Cycling regularly is a great form of exercise to keep the weight off. It improves blood pressure and diabetes control, and enhances cardiovascular health.
As more and more bike-sharing firms set up shop here, there is little excuse not to take up this activity.
Just a year ago, when Singapore-based oBike started operations, it had about 1,000 bicycles. Today, it has 14,000. It has also expanded to 20 countries.
Apart from oBike, there's also Mobike, ofo, SGBike and GBikes.
But before you hop on a shared bike, here are some things to note, said Dr Dinesh Sirisena, a consultant in sports medicine at Khoo Teck Puat Hospital.
ADJUST THE SEAT TO AVOID PAIN
When seated, place your foot in the pedal at the lowest point of the pedal stroke and ensure that your knees are bent at a 25-degree angle.
If the bicycle saddle or seat is positioned too low, you may end up excessively bending your knees. You can develop tightness in areas such as the quadriceps or end up with pain in the front of your knees.
If the seat is too high, you may have to straighten your legs to pedal the bike. This could lead to an overarching of the lower back or pain in the calves. It is simply an inefficient cycling form.
Over time, you could develop chronic lower back pain, even though it may not be caused by any damage to the joints or nerves.
WATCH OUT FOR BRUISES AND SORES
If the seat is too small, it can result in bruising, pressure areas and sores on the buttocks, the perineum and, for men, on the scrotum too.
When a correctly fitted seat is combined with appropriate attire (that is, well-fitted cycling shorts), a rider can travel comfortably for several hours.
As with the seat size, correct positioning of the seat is essential. If it is tilted backwards, the front edge of the seat can put pressure on the perineum and injure this area.
Similarly, if the seat is tilted excessively forward, it can push the pelvis into a forward tilt, which will place pressure on your lower back, knees and forearms.
BE AWARE OF PRE-EXISTING CONDITIONS
The bikes that are for hire tend to be heavier than the ones you may own as the former have to be robust to withstand rough handling. Thus, more effort is needed to ride these bikes.
If the hired bikes have no gears, it would require even more effort to get going on them. This will work the heart harder.

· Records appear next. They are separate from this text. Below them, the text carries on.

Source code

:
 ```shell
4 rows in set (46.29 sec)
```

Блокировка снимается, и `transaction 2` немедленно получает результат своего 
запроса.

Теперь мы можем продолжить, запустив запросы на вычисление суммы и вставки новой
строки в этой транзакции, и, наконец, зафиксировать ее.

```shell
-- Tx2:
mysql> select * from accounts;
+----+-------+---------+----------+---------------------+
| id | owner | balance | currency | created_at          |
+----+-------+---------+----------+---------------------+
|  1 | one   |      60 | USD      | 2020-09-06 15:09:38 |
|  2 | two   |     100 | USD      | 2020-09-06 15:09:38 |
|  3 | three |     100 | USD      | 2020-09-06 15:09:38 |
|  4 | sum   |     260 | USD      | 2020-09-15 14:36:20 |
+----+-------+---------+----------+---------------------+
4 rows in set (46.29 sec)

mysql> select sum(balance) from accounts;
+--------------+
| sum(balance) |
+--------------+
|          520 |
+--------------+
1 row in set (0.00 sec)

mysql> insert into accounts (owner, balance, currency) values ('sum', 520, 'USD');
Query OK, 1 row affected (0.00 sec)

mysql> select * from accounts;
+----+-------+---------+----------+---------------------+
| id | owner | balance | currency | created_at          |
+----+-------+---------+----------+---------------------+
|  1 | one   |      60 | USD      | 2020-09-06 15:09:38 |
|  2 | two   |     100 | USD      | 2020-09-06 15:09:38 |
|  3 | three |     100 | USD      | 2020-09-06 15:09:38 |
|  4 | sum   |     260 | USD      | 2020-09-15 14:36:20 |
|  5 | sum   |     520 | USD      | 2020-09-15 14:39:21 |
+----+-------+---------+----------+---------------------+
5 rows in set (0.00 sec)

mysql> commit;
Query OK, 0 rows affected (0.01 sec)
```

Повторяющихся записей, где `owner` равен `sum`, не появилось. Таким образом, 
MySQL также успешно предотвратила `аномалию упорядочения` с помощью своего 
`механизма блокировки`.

If a rider has a pre-existing medical condition such as cardiac disease or a sports-related problem, the exertion might precipitate an acute episode of their symptoms.

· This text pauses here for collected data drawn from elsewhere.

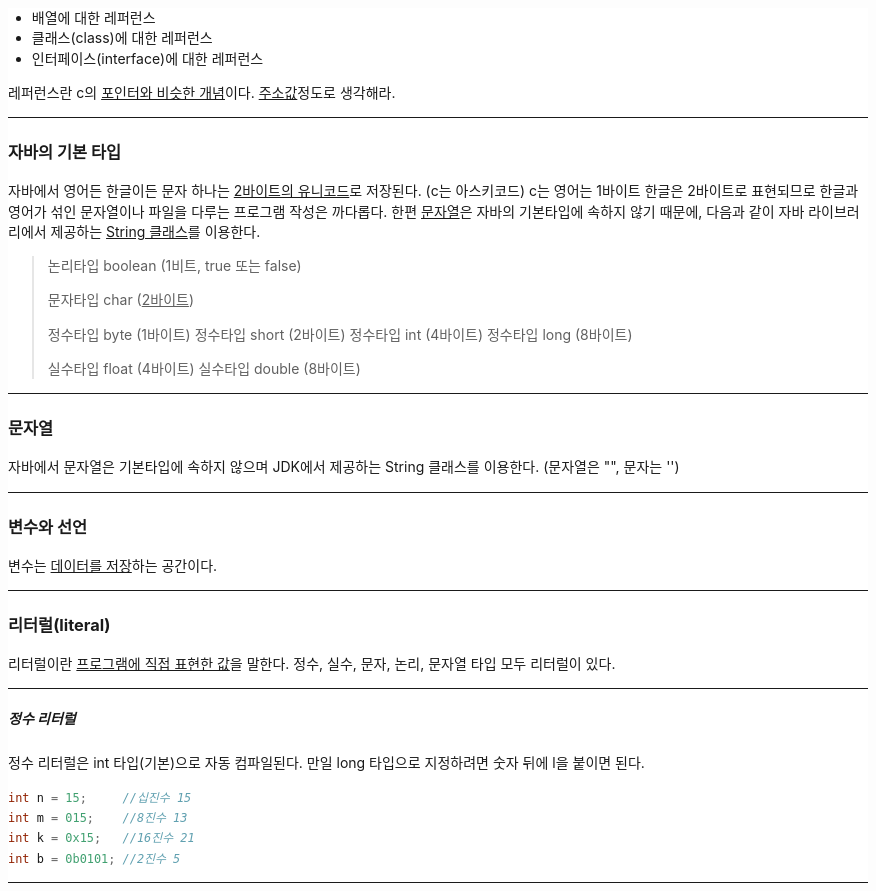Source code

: * 배열에 대한 레퍼런스
* 클래스(class)에 대한 레퍼런스
* 인터페이스(interface)에 대한 레퍼런스

레퍼런스란 c의 <u>포인터와 비슷한 개념</u>이다. <u>주소값</u>정도로 생각해라.

---

### 자바의 기본 타입

자바에서 영어든 한글이든 문자 하나는 <u>2바이트의 유니코드</u>로 저장된다. (c는 아스키코드) c는 영어는 1바이트 한글은 2바이트로 표현되므로 한글과 영어가 섞인 문자열이나 파일을 다루는 프로그램 작성은 까다롭다. 한편 <u>문자열</u>은 자바의 기본타입에 속하지 않기 때문에, 다음과 같이 자바 라이브러리에서 제공하는 <u>String 클래스</u>를 이용한다.

> 논리타입 boolean (1비트, true 또는 false)
>    
> 문자타입 char    (<u>2바이트</u>)
>      
> 정수타입 byte    (1바이트)
> 정수타입 short   (2바이트)
> 정수타입 int     (4바이트)
> 정수타입 long    (8바이트)
>      
> 실수타입 float   (4바이트)
> 실수타입 double  (8바이트)

---

### 문자열

자바에서 문자열은 기본타입에 속하지 않으며 JDK에서 제공하는 String 클래스를 이용한다.
(문자열은 "", 문자는 '')

---

### 변수와 선언

변수는 <u>데이터를 저장</u>하는 공간이다.

---

### 리터럴(literal)

리터럴이란 <u>프로그램에 직접 표현한 값</u>을 말한다. 정수, 실수, 문자, 논리, 문자열 타입 모두 리터럴이 있다.

---

##### 정수 리터럴

정수 리터럴은 int 타입(기본)으로 자동 컴파일된다. 만일 long 타입으로 지정하려면 숫자 뒤에 l을 붙이면 된다.

```java
int n = 15;     //십진수 15
int m = 015;    //8진수 13
int k = 0x15;   //16진수 21
int b = 0b0101; //2진수 5
```

---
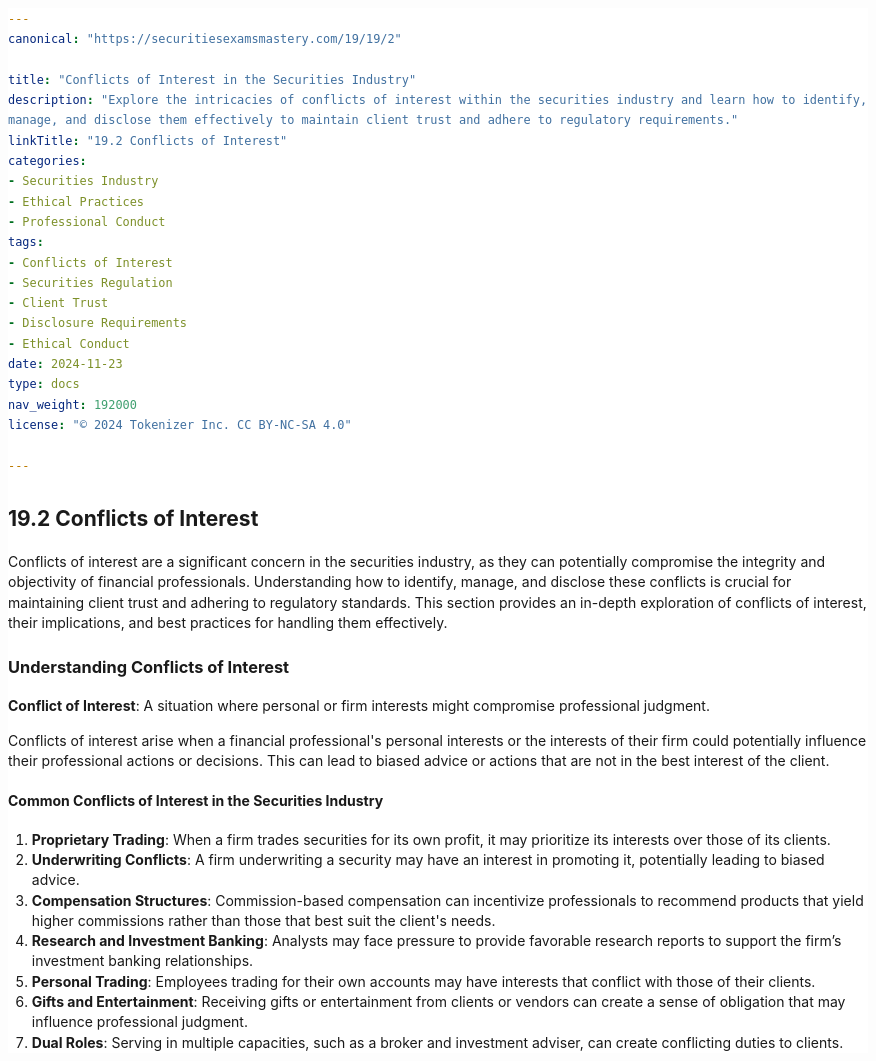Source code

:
 ```yaml
---
canonical: "https://securitiesexamsmastery.com/19/19/2"

title: "Conflicts of Interest in the Securities Industry"
description: "Explore the intricacies of conflicts of interest within the securities industry and learn how to identify, manage, and disclose them effectively to maintain client trust and adhere to regulatory requirements."
linkTitle: "19.2 Conflicts of Interest"
categories:
- Securities Industry
- Ethical Practices
- Professional Conduct
tags:
- Conflicts of Interest
- Securities Regulation
- Client Trust
- Disclosure Requirements
- Ethical Conduct
date: 2024-11-23
type: docs
nav_weight: 192000
license: "© 2024 Tokenizer Inc. CC BY-NC-SA 4.0"

---
```


## 19.2 Conflicts of Interest

Conflicts of interest are a significant concern in the securities industry, as they can potentially compromise the integrity and objectivity of financial professionals. Understanding how to identify, manage, and disclose these conflicts is crucial for maintaining client trust and adhering to regulatory standards. This section provides an in-depth exploration of conflicts of interest, their implications, and best practices for handling them effectively.

### Understanding Conflicts of Interest

**Conflict of Interest**: A situation where personal or firm interests might compromise professional judgment.

Conflicts of interest arise when a financial professional's personal interests or the interests of their firm could potentially influence their professional actions or decisions. This can lead to biased advice or actions that are not in the best interest of the client.

#### Common Conflicts of Interest in the Securities Industry

1. **Proprietary Trading**: When a firm trades securities for its own profit, it may prioritize its interests over those of its clients.
2. **Underwriting Conflicts**: A firm underwriting a security may have an interest in promoting it, potentially leading to biased advice.
3. **Compensation Structures**: Commission-based compensation can incentivize professionals to recommend products that yield higher commissions rather than those that best suit the client's needs.
4. **Research and Investment Banking**: Analysts may face pressure to provide favorable research reports to support the firm’s investment banking relationships.
5. **Personal Trading**: Employees trading for their own accounts may have interests that conflict with those of their clients.
6. **Gifts and Entertainment**: Receiving gifts or entertainment from clients or vendors can create a sense of obligation that may influence professional judgment.
7. **Dual Roles**: Serving in multiple capacities, such as a broker and investment adviser, can create conflicting duties to clients.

STOP IF YOU EXPERIENCE JOINT PAIN
Some bikes have airless or solid tyres, which don't run the risk of becoming flat. They are more resistant to damage and can last longer than conventional tyres.

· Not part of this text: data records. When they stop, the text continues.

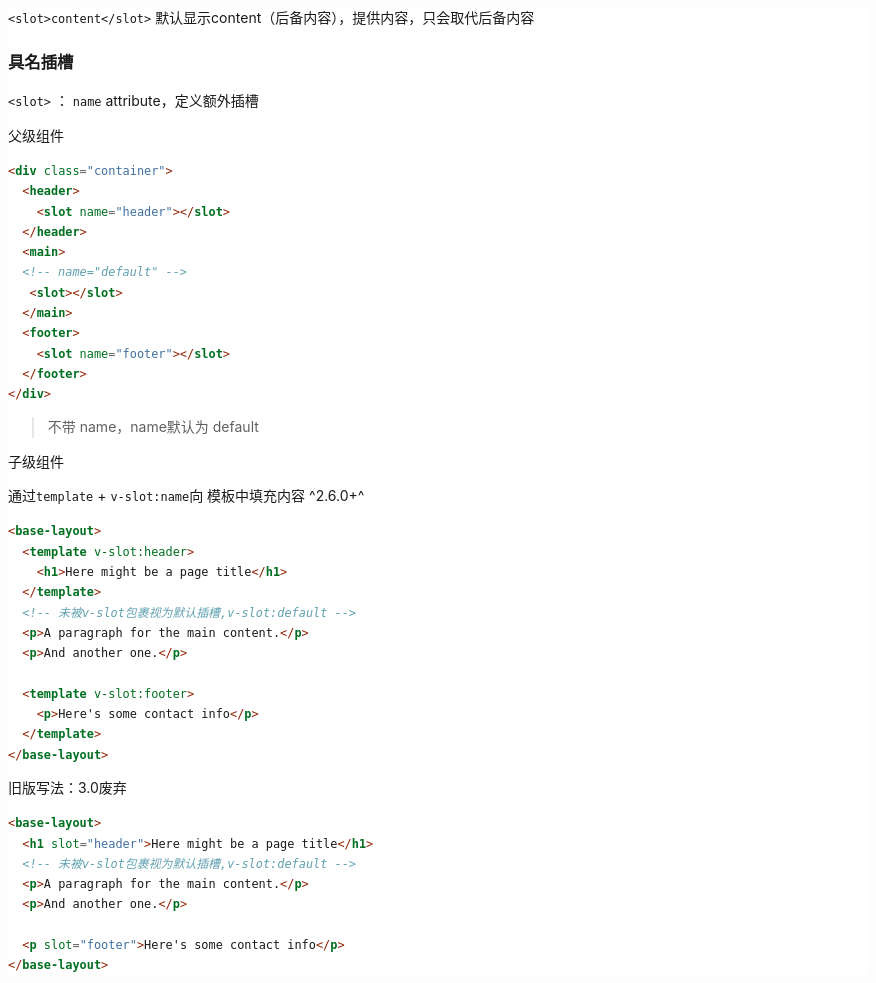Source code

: `<slot>content</slot>`  默认显示content（后备内容），提供内容，只会取代后备内容

### 具名插槽

`<slot>` ： `name` attribute，定义额外插槽

父级组件

```html
<div class="container">
  <header>
    <slot name="header"></slot>
  </header>
  <main>
  <!-- name="default" -->
   <slot></slot>
  </main>
  <footer>
    <slot name="footer"></slot>
  </footer>
</div>
```

> 不带 name，name默认为 default

子级组件

通过`template` + `v-slot:name`向 模板中填充内容 ^2.6.0+^

```html
<base-layout>
  <template v-slot:header>
    <h1>Here might be a page title</h1>
  </template>
  <!-- 未被v-slot包裹视为默认插槽,v-slot:default -->
  <p>A paragraph for the main content.</p>
  <p>And another one.</p>

  <template v-slot:footer>
    <p>Here's some contact info</p>
  </template>
</base-layout>
```

旧版写法：3.0废弃

```html
<base-layout>
  <h1 slot="header">Here might be a page title</h1>
  <!-- 未被v-slot包裹视为默认插槽,v-slot:default -->
  <p>A paragraph for the main content.</p>
  <p>And another one.</p>

  <p slot="footer">Here's some contact info</p>
</base-layout>
```
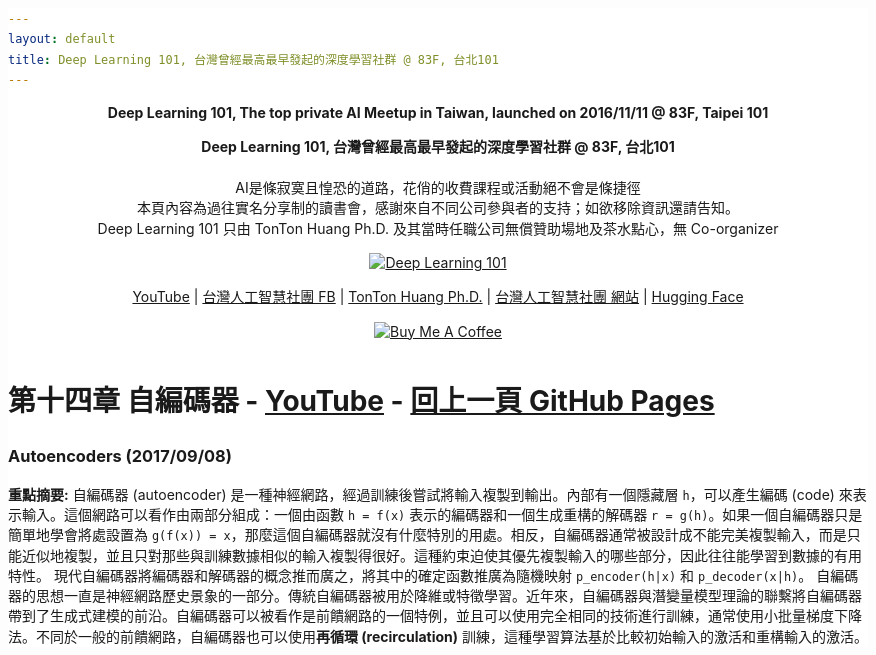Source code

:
 ```yaml
---
layout: default
title: Deep Learning 101, 台灣曾經最高最早發起的深度學習社群 @ 83F, 台北101
---
```


<p align="center">
  <strong>Deep Learning 101, The top private AI Meetup in Taiwan, launched on 2016/11/11 @ 83F, Taipei 101</strong>  
</p>
<p align="center">
  <strong>Deep Learning 101, 台灣曾經最高最早發起的深度學習社群 @ 83F, 台北101</strong><br><br>
  AI是條寂寞且惶恐的道路，花俏的收費課程或活動絕不會是條捷徑<br>
  本頁內容為過往實名分享制的讀書會，感謝來自不同公司參與者的支持；如欲移除資訊還請告知。<br>
  Deep Learning 101 只由 TonTon Huang Ph.D. 及其當時任職公司無償贊助場地及茶水點心，無 Co-organizer<br>
</p>  
<p align="center">
  <a href="https://huggingface.co/spaces/DeepLearning101/Deep-Learning-101-FAQ" target="_blank">
    <img src="https://github.com/Deep-Learning-101/.github/blob/main/images/DeepLearning101.JPG?raw=true" alt="Deep Learning 101" width="400">
  </a>
</p>
<p align="center">
  <a href="https://www.youtube.com/@DeepLearning101" target="_blank">YouTube</a> |
  <a href="https://www.facebook.com/groups/525579498272187/" target="_blank">台灣人工智慧社團 FB</a> |
  <a href="https://www.twman.org/" target="_blank">TonTon Huang Ph.D.</a> |
  <a href="http://DeepLearning101.TWMAN.ORG" target="_blank">台灣人工智慧社團 網站</a> |
  <a href="https://huggingface.co/DeepLearning101" target="_blank">Hugging Face</a>
</p>
<p align="center">
<a href="https://www.buymeacoffee.com/DeepLearning101" target="_blank"><img src="https://cdn.buymeacoffee.com/buttons/v2/default-red.png" alt="Buy Me A Coffee" style="height: 60px !important;width: 217px !important;" ></a>
</p>


# 第十四章 自編碼器  - [YouTube](https://www.youtube.com/watch?v=5mrJmzzpPBs) - <a href="https://deep-learning-101.github.io/">回上一頁 GitHub Pages</a>

### Autoencoders (2017/09/08)


**重點摘要:**
自編碼器 (autoencoder) 是一種神經網路，經過訓練後嘗試將輸入複製到輸出。內部有一個隱藏層 `h`，可以產生編碼 (code) 來表示輸入。這個網路可以看作由兩部分組成：一個由函數 `h = f(x)` 表示的編碼器和一個生成重構的解碼器 `r = g(h)`。如果一個自編碼器只是簡單地學會將處設置為 `g(f(x)) = x`，那麼這個自編碼器就沒有什麼特別的用處。相反，自編碼器通常被設計成不能完美複製輸入，而是只能近似地複製，並且只對那些與訓練數據相似的輸入複製得很好。這種約束迫使其優先複製輸入的哪些部分，因此往往能學習到數據的有用特性。
現代自編碼器將編碼器和解碼器的概念推而廣之，將其中的確定函數推廣為隨機映射 `p_encoder(h|x)` 和 `p_decoder(x|h)`。
自編碼器的思想一直是神經網路歷史景象的一部分。傳統自編碼器被用於降維或特徵學習。近年來，自編碼器與潛變量模型理論的聯繫將自編碼器帶到了生成式建模的前沿。自編碼器可以被看作是前饋網路的一個特例，並且可以使用完全相同的技術進行訓練，通常使用小批量梯度下降法。不同於一般的前饋網路，自編碼器也可以使用**再循環 (recirculation)** 訓練，這種學習算法基於比較初始輸入的激活和重構輸入的激活。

However, as airless tyres tend to be heavier and firmer than conventional tyres, the ride may not be as smooth.
Also, some riders who have less experience may find bikes with airless tyres harder to handle.
Beginners should use these bicycles for shorter routes and gradually build up the distance.
If you start to develop symptoms such as joint pain, switch to a bicycle with conventional tyres.
WEAR PROPER ATTIRE TO LIMIT INJURY
Wear clothing that enhances visibility, and protective equipment such as helmets and gloves.
Lightweight, breathable materials help maintain body temperature, while padded cycling shorts can reduce pressure on sensitive areas.
In case of a fall, proper attire will help to limit any injury suffered.